[cap-talk] "Composite", was "Same" key
David Hopwood
david.nospam.hopwood at blueyonder.co.uk
Mon Feb 19 11:28:39 CST 2007
Charles Landau wrote:
> At 3:44 PM -0800 2/16/07, Mark S. Miller wrote:
>
>>I'd represent my position as
>>
>> 1 >=0
>> (MarkM) Object Composite
>>
>>This is consistent with my
>>
>># For compactness of description, we often aggregate a set of objects into
>># a composite.
>>
>>which is not meant to exclude the null set. This is important when using
>>aggregation to reason about a multiplicity of concrete situations.
>
> Why can't you just say "a set of objects" instead of "a composite"
> when you mean to include the null set? To rephrase your example:
>
> Say Alice is one of Bob's clients. Let's call the set of all of Bob's
> other clients "Rest". If Alice uses Bob correctly and Bob
> is defensively consistent, then, no matter what action is taken by Rest,
> Bob will never give bad service to Alice.
Sandro Magi also asked a similar question:
> David Hopwood wrote:
>
>> I withdraw the suggestions of "group" and "abstraction", and propose
>> "object-group" and "object-abstraction" instead.
>>
>> This should address the point about the word "abstraction" being too general,
>> which would also apply to "group".
>
> Since MarkM already describes the objects as a set, why not just stick
> with the standard "set" terminology?
Several reasons:
- At any given point in an execution, some set of objects are members of the
object-group. This membership can change during execution (because new
objects are allocated within the group, or it gains members from outside,
or loses members). So an object-group is not defined by a single
mathematical set.
In a meta-model it would have a type like ExecutionState -> Set[Object]
(or equivalently ExecutionState -> Set[Capability]), rather than Set[Object].
- An object-group has additional concepts associated with it. For example,
at a given point in the execution, all objects in the system can be
partitioned into three sets with respect to each object-group:
* External objects, which are not members of the object-group.

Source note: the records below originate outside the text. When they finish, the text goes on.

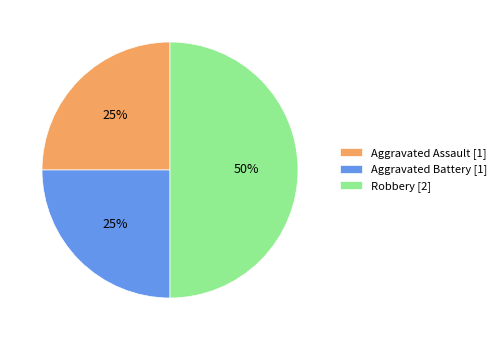

How many segments does this pie chart have?

3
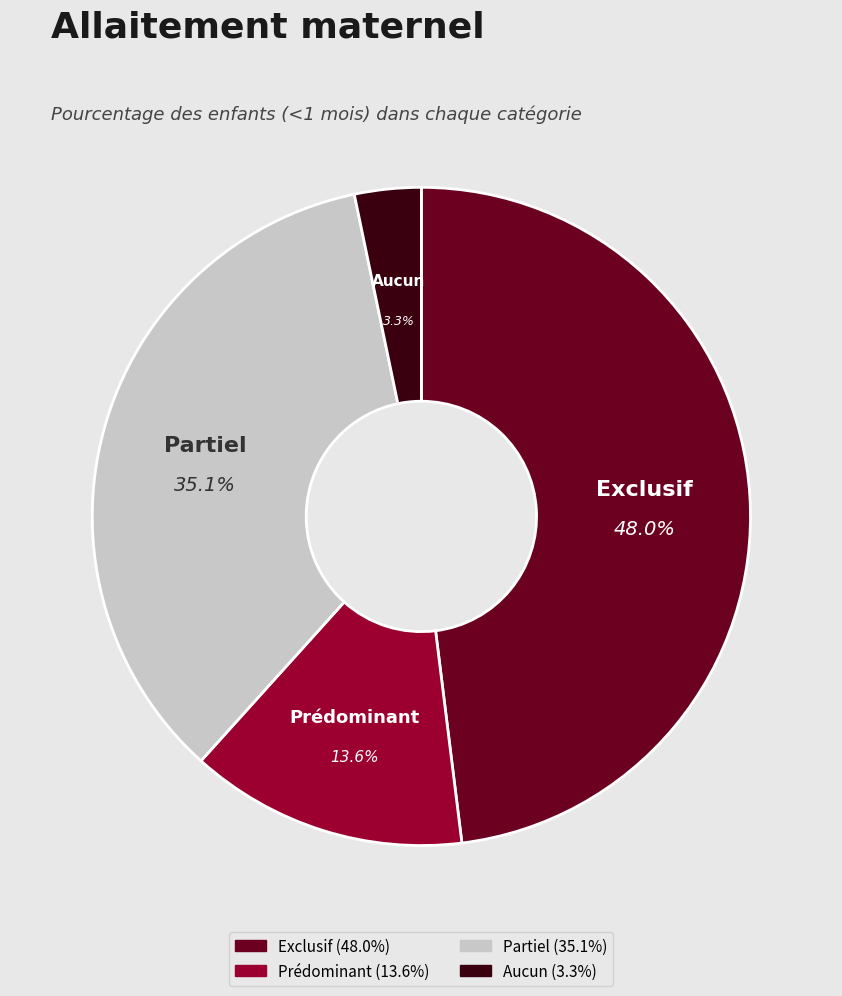

How many segments does this pie chart have?

4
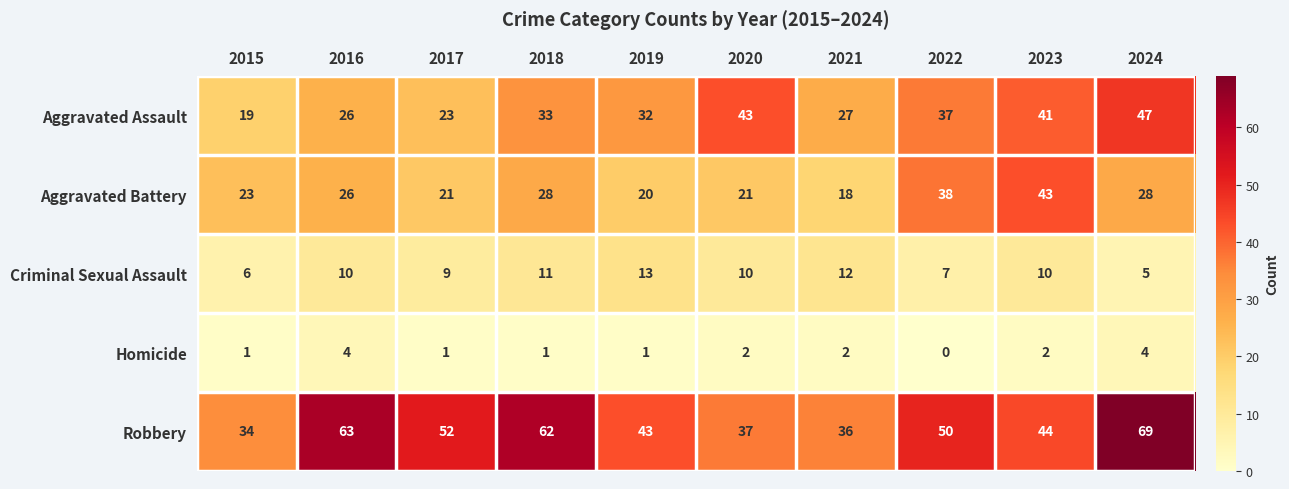

Count the number of categories in the chart.

10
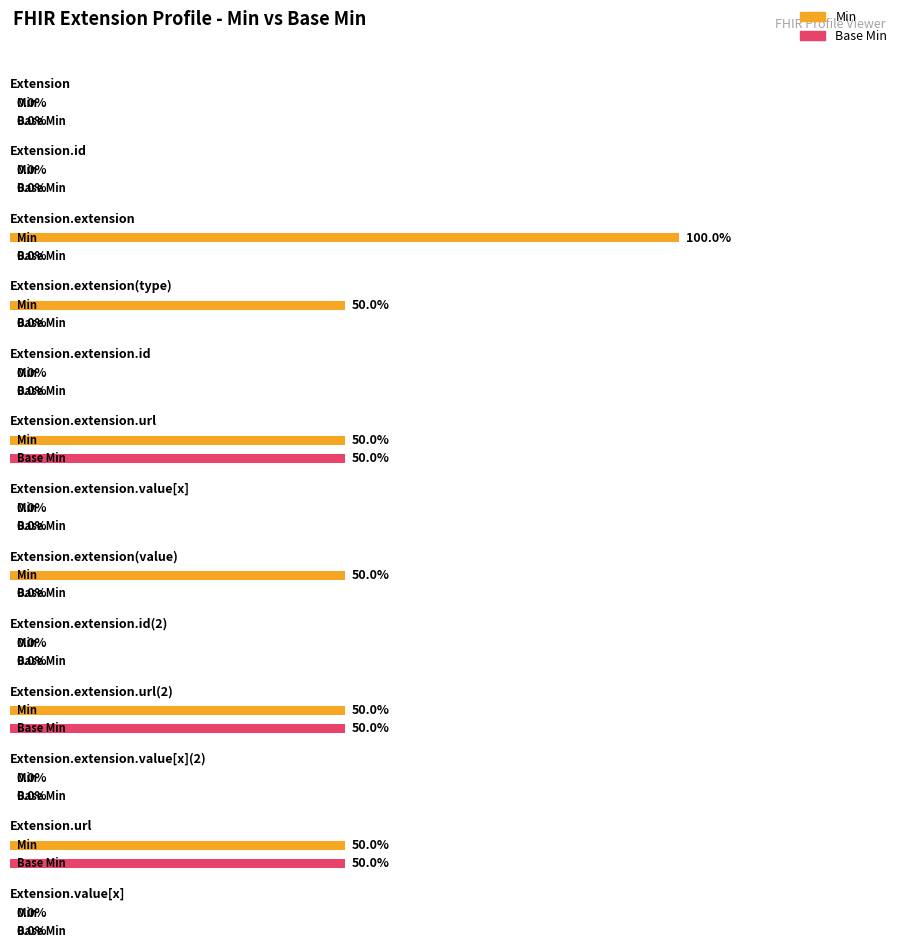

True or false: Base Min has a value of -1 at Extension.extension.value[x](2).

False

* Facet objects, which are members referenced by an external object.
* Hidden objects, which are members not referenced by any external object.
IMHO it is clearer to talk about, e.g. facets of object-groups, than about
facets of sets.
If "aggregated subjects" in Fred Spiessen's KBM model (see section 5.3.1 of
<http://www.evoluware.eu/fsp_thesis.pdf>) correspond to object-groups, as I
think they do, then we could unify the terminology used by KBM and by the
object-capability model. In that case "set" would be even less appropriate
for an aggregated subject.
- (minor reason) the word "set" on its own is too vague, and
"set of objects" is one syllable longer than "object-group".